Quasi a metà della forra a valle potremmo deviare a destra per una breve risalita su concrezioni che immette nei Saloni Bensa: sono ambienti inizialmente ampi e, poi, ramificati in molteplici cunicoli via via sempre più angusti e inagibili, abbelliti da alcune concrezioni.

 

Poco prima della Sala della Sabbia, l’acqua s’incanala a destra in una stretta diramazione discendente per sifonare poco dopo; oltre a costituire il punto più profondo della cavità (-64 metri), è anche il punto di congiunzione con l’Arma del Buio, detto “Vecchio” per distinguerlo, appunto, dalla parte “Nuova” testé descritta, ‘trait d’union’ con l’Arma Pollera.
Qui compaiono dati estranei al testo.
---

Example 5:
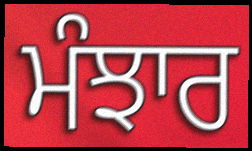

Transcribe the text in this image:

ਮੰਝਾਰ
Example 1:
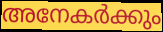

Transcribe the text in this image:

അനേകർക്കും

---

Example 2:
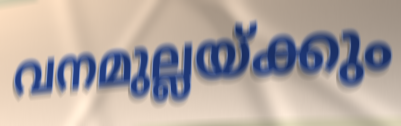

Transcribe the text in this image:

വനമുല്ലയ്ക്കും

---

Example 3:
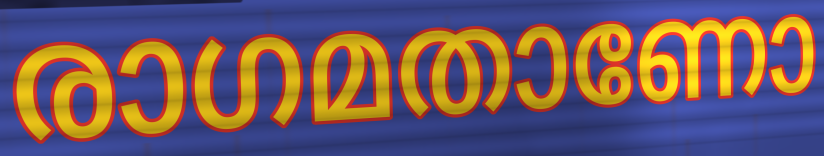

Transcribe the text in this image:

രാഗമതാണോ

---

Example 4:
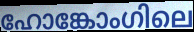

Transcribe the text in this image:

ഹോങ്കോംഗിലെ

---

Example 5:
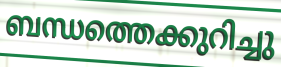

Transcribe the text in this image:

ബന്ധത്തെക്കുറിച്ചു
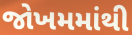
જોખમમાંથી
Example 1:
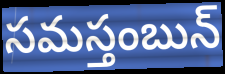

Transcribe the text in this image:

సమస్తంబున్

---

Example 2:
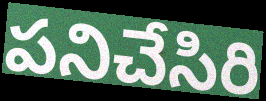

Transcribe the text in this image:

పనిచేసిరి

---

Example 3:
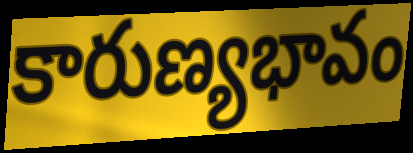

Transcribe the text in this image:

కారుణ్యభావం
Alcuni s’avventurano in una rapida ma pericolosa apnea per forzare il breve sifone e compiere, così, l’intera traversata; chi passa per primo può giovarsi della limpidezza dell’acqua e di una discreta visibilità… Tutti gli altri, sia per l’intorbidamento progressivo dell’acqua sia per la ristrettezza del passaggio, rischiano molto di più. Proprio in quel sifone l’amico Carlo - Autore del filmato del Decennale - avrebbe incontrato la morte se un “angelo custode” (la moglie), intuendolo in difficoltà, non l’avesse prontamente afferrato per i piedi e aiutato a ritornare all’asciutto.

 

I sifoni mi hanno sempre intimidito e li ho sempre evitati con riverente diffidenza… Forse anche per questo posso ancora raccontarla!

Vi ho spaventato?

Non preoccupatevi, noi là andremo solo per cantare,  … al margine esterno della Sala Perrando.

 

 

Mario.

 

              

Arma Pollera: dal Plateau (Salone Issel), guardando la parte terminale dello Scivolo.